Momentum grows to solve the world’s plastic waste problem

Tshidi Ramogase, Chief Public Affairs, Communication and Sustainability Officer, Coca-Cola Beverages Africa

Today as people all over the globe gather for World Cleanup Day, there is compelling reason to believe that an end to the plastic waste problem is in sight. The next round of negotiations towards a UN treaty based on legally-binding global rules and comprehensive circular economy measures to deal with plastic waste will take place in Nairobi, Kenya, in November.

Progress to date has been encouraging, and at the last round of discussions in Paris, most member states showed strong support for an ambitious treaty. Importantly, the development of a legally binding treaty is supported by a Business Coalition convened by the Ellen MacArthur Foundation and WWF, in collaboration with aligned businesses, including The Coca-Cola Company, and supported by NGO partners.

The coalition sees the treaty as the single most important opportunity to accelerate progress towards a circular economy in which plastic never becomes waste or pollution, and the value of products and materials is retained in the economy.

At Coca-Cola Beverages Africa (CCBA), our commitment is to invest in our planet and our packaging, to help make the world’s packaging problem a thing of the past, working in partnership with The Coca-Cola Company in support of its sustainable packaging initiative called World Without Waste, which it launched in 2018.

We are reimagining our packaging to make it better for our planet and our business. We’re working to design better bottles because packaging shouldn’t harm our world, and if someone wants to recycle one of our packages, they should be able to.

Through various design innovations, we are reducing the amount of plastic in our bottles, increasing the recycled content in our bottles and increasing their ease of recyclability.

In South Africa, our 500ml Bonaqua bottles are made out of 100% recycled PET (rPET).

Other recent highlights include the move to clear Sprite PET in ten markets (South Africa, Namibia, Mozambique, Ethiopia, Tanzania, Kenya, Botswana, Uganda, Zambia and Malawi) which makes it much easier to recycle and has greater value as a recyclable material. CCBA also started using returnable 2L PET in South Africa with the view to roll this out to other markets.

A second pillar of our strategy is collection. The Coca-Cola Company and all its bottling partners are leading the industry to help collect and recycle a bottle or can for every one we sell by 2030. We’re working to bring people together to help us collect and recycle 100% of our packaging.

Regardless of where it comes from, we want every package to have more than one life.

Our approach is a voluntary collection and recycling model funded by industry through a levy on resin, the material used to make PET plastic.

Following a highly successful rollout in South Africa, we have extended this model, which is based on the principle of Extended Producer Responsibility, to three additional markets, with plans for further rollout in our markets.

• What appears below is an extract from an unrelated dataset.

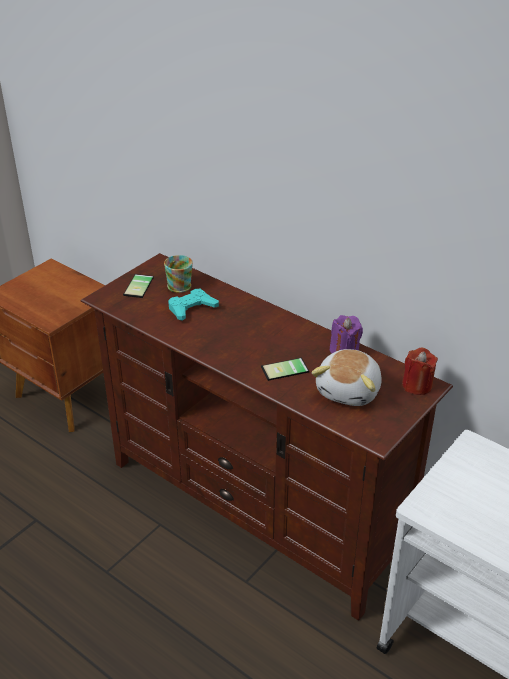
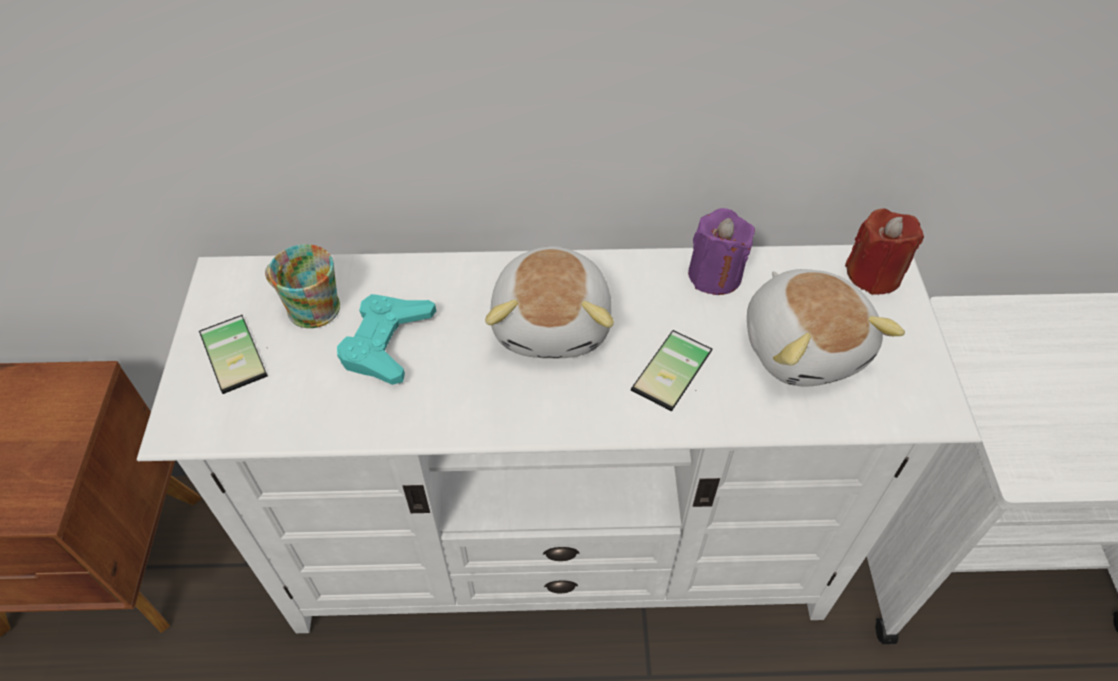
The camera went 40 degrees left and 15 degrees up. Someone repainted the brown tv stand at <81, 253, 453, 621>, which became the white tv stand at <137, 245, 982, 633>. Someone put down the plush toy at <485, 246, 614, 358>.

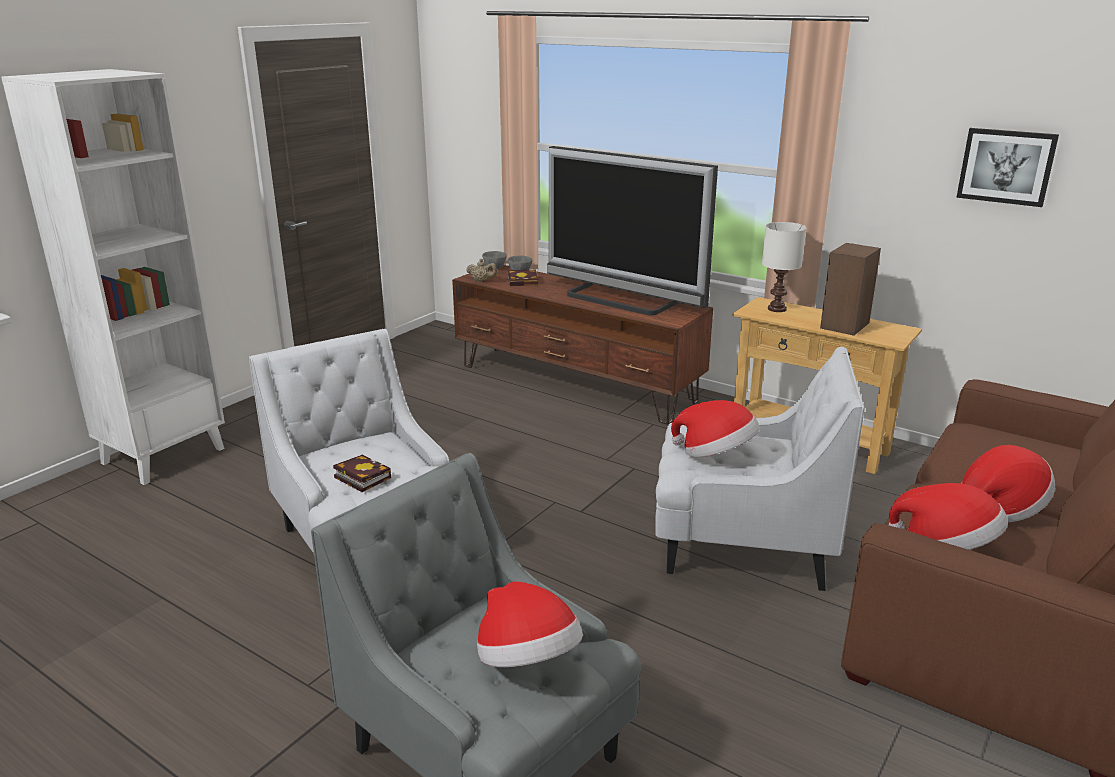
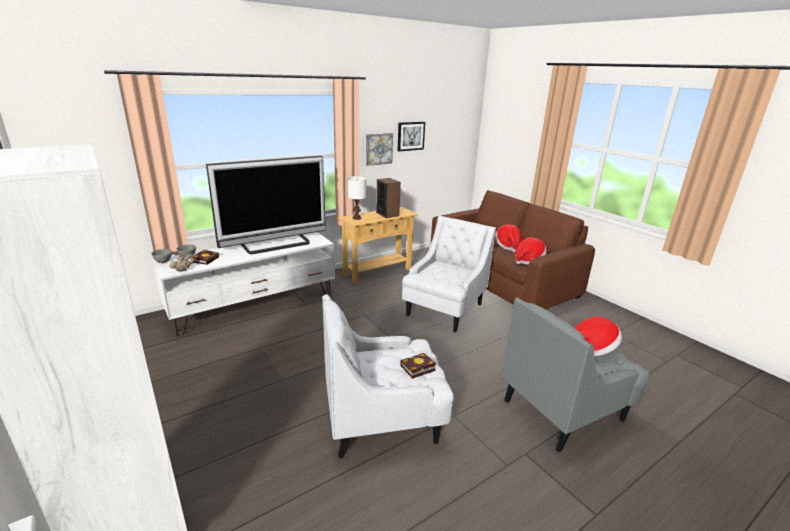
The camera went 70 degrees left and 0 degrees up. Someone repainted the brown tv stand at <452, 265, 713, 425>, which became the white tv stand at <152, 232, 335, 336>. Someone took away the hat at <671, 400, 760, 457>. Someone put up the picture at <366, 133, 393, 166>.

Finally, we are partnering with communities and industry to clean up existing packaging. We’re bringing people together through programmes like beach and river cleanups and other ongoing local activities. To encourage more people to recycle more often, we’re investing to help people understand what to recycle, how to recycle, and where to recycle. We also work with local communities, NGOs, our competitors, and our critics to highlight this critical issue.

We are creating and supporting waste collection and recycling systems across our footprint where they didn’t exist previously and improving collection and recycling rates where systems do exist.

In Mozambique, CCBA has provided training to more than 3,000 women on the safe and efficient collection and sorting of plastic waste, empowering them to earn an income in the plastic waste circular economy.

In Ethiopia, 263 women who made a living collecting firewood in and around Entoto mountain were left without work when the Entoto Park opened. CCBA supported them to start PET collection in the park and its vicinity, sorting and providing it to recyclers. They now collect about 10 tonnes a month. They were also trained to weave baskets from recycled plastic as an additional income stream.

A model collection centre has been established in Ambo city, near CCBA subsidiary Ambo Mineral Water SC, creating employment for 13 women and two men.

Through the Extended Producer Responsibility model and initiatives like these, CCBA has made solid progress towards its goal of a 100% recycling rate.

In addition, to help stimulate the development of a circular economy for plastic waste, we are bringing the cost down and availability up for recycled materials.

We’re working toward these solutions to create a circular economy that benefits society and works for our business.

We’ve set ambitious goals for our business, to take responsibility for our packaging across its lifecycle and reduce ocean pollution.